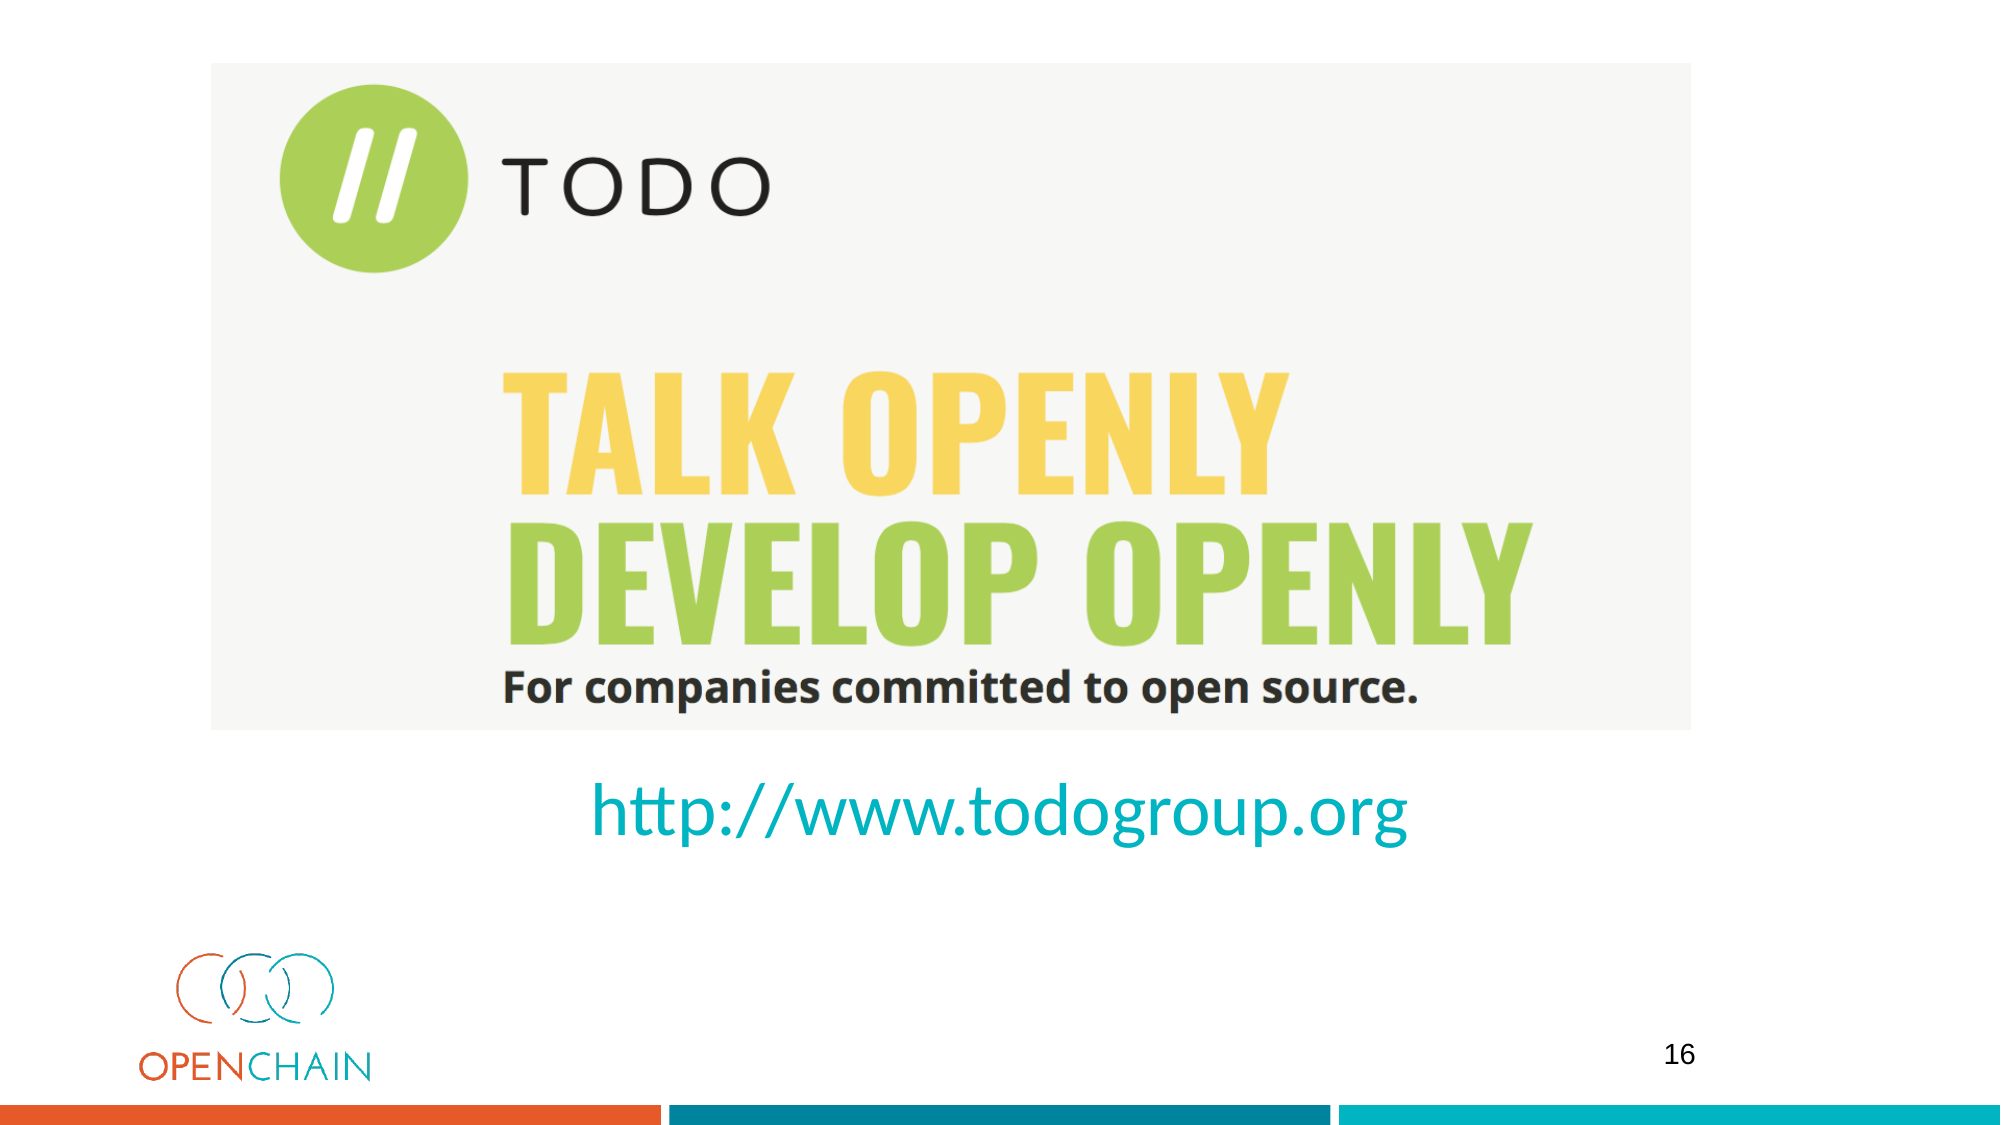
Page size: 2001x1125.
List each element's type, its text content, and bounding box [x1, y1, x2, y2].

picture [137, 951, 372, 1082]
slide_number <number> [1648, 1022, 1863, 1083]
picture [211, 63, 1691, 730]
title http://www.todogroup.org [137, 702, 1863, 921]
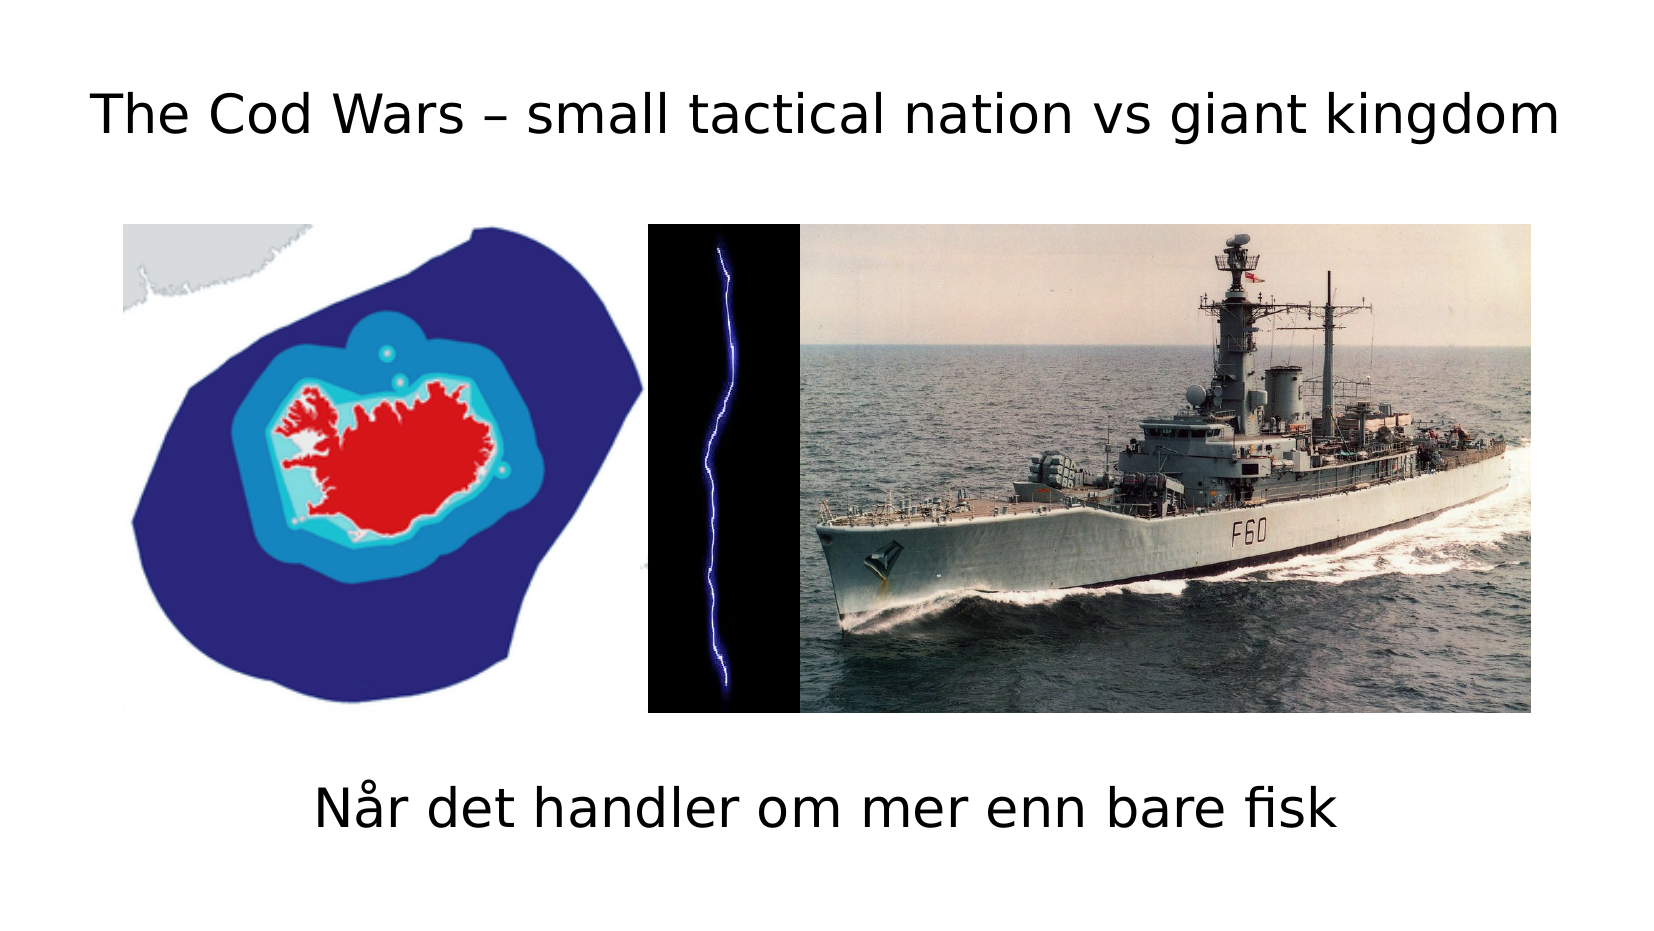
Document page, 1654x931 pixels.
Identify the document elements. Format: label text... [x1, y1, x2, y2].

....

* _DIRECTIONS FOR THIS TASK_: Copy out the text of all the entries above word for word, omitting the pictures.

* _SOLUTION TO THE EXERCISE_:
Page size: 2001x1125.
List each element's type, its text content, and bounding box [x1, y1, x2, y2].

picture [137, 951, 372, 1082]
slide_number <number> [1648, 1022, 1863, 1083]
picture [211, 63, 1691, 730]
title http://www.todogroup.org [137, 702, 1863, 921]
Document page, 1654x931 pixels.
Identify the document elements. Format: label text... [x1, y1, x2, y2].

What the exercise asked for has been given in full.